(Stored data entries)
- Opening Delimiter -
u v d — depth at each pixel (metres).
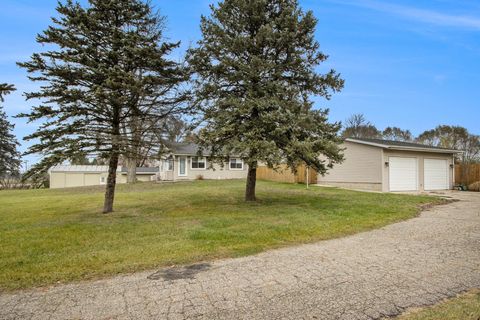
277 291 3.97
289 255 5.54
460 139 38.59
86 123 9.47
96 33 9.30
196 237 6.65
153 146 10.48
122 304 3.63
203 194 15.59
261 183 23.22
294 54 11.56
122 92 9.52
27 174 8.91
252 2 11.16
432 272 4.63
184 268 4.88
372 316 3.31
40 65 8.79
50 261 5.18
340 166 21.36
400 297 3.77
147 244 6.16
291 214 9.47
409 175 19.84
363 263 5.08
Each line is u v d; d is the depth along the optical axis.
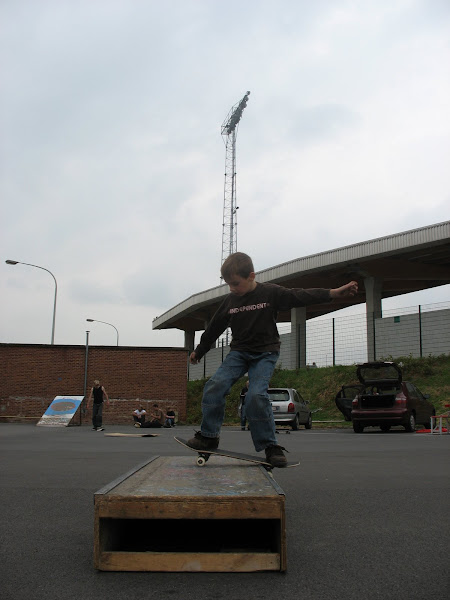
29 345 26.12
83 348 26.31
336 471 7.28
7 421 25.59
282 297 4.29
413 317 30.23
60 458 9.05
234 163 54.56
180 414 26.27
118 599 2.61
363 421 17.69
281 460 4.13
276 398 20.33
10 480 6.42
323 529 4.00
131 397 26.20
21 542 3.63
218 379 4.29
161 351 26.58
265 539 3.44
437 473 7.07
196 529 3.64
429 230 28.69
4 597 2.63
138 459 8.88
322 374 31.05
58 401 24.38
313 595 2.66
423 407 19.27
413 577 2.93
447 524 4.16
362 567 3.11
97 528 2.96
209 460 4.75
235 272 4.28
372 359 31.77
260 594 2.67
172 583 2.83
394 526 4.09
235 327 4.40
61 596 2.64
- Closing Delimiter -
What you need to do:
Every line in the records above that contains the word "depth" should be copied out.

Answer:
u v d — depth at each pixel (metres).
Each line is u v d; d is the depth along the optical axis.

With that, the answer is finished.